IT'S a claim to fame June Richardson wishes she never had and one she is never allowed to forget. Every time a child kills a child, she has the world knocking on her door. This time it's the Jamie Bulger case that has brought back her tragic past.

The killers of the Liverpool boy won new lives yesterday, to be lived out in anonymity, in only the second ruling of its kind in legal history. Dame Elizabeth Butler-Sloss ruled that Jon Venables and Robert Thompson should be protected when they are released from custody.

The first case where a killer was allowed anonymity was that of the notorious Mary Bell who choked to death Mrs Richardson's four-year-old son Martin Brown.

The law couldn't protect him from Bell's evil hands in 1968, nor could it protect three-year-old Brian House, whom Bell also killed in Newcastle. But for nearly 20 years it has protected the killer and the child she gave birth to 18 years ago.

Mrs Richardson can be forgiven then for thinking yesterday's judgement forgets the plight of the victims. "Again the victims are being classed as the villains and the ones who have done the crime get away with murder," says Mrs Richardson, of Low Fell, Gateshead.

"They've even got new passports, I thought you had to be good citizens to get a passport? The only reason she (Mary Bell) got anonymity was to protect her daughter, and that was due to expire this June. I can see her using this to get a lifetime of anonymity, so she will get away with it again."

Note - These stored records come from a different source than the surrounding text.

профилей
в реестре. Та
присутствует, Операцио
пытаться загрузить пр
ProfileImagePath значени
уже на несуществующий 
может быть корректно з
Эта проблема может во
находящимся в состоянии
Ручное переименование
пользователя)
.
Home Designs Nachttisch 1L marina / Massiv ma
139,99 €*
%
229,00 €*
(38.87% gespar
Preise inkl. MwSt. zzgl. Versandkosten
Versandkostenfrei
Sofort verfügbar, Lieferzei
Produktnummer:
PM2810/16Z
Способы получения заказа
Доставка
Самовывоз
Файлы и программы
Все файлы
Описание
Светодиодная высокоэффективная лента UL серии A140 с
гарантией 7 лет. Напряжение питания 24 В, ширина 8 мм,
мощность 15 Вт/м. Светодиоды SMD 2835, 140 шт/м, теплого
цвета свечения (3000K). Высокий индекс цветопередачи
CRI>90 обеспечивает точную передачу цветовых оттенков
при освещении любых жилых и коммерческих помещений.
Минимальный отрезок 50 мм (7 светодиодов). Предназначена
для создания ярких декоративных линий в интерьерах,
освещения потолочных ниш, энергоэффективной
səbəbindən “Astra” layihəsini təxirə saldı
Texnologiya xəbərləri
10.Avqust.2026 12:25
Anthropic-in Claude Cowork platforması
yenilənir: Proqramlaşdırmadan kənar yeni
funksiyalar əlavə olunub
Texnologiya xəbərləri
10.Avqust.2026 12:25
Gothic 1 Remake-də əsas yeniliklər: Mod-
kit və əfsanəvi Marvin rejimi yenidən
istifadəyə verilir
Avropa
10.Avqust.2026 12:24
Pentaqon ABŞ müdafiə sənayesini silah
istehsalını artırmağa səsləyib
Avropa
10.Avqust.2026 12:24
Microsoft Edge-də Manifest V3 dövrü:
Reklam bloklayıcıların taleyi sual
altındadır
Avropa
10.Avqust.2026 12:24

The Jamie Bulger case keeps opening wounds never far beneath the surface. Mrs Richardson says: "It's like my life all over again. But at least Mary Bell served 12 years, which was only six per child. Little Jamie wouldn't even be a teenager yet. This is not giving his family time to grieve. If they'd got 25 years that would have given them the time to do it properly and to get rid of the horrible feelings of hate inside."

Mary Bell struck in 1968, at the age of 11, choking the two youngsters to death in an apparently motiveless attack. For three months the authorities did not even realise Martin had been murdered and he was buried in a pauper's grave paid for with £35 his mother borrowed from a friend.

Mrs Richardson had to fight to persuade the police that her son had been murdered and justice would have appeared to have been done when Bell was put away for 12 years. But Mrs Richardson begs to differ, especially when the released Bell reputedly benefited from a £50,000 payout for a book about her life, Cries Unheard by Gitta Sereny.

"In the latest case, there have got to be strings attached to it so they cannot make any money out of this whatsoever," says Mrs Richardson, who runs the Homicide Support Unit on Tyneside and is a member of the North of England Victims' Association. "If we as a society are going to protect them for the rest of their lives, they can't have it both ways."

Mrs Richardson has been campaigning for years for better rights for victims and a Government-funded counselling service, so far with limited success. "I don't honestly think that judges care one iota about victims and their families and I think that should change," she says.

"We remain second-class citizens. The perpetrators are the only ones with any rights. There is one law for them and no law for the victims. The scales of justice remain imbalanced."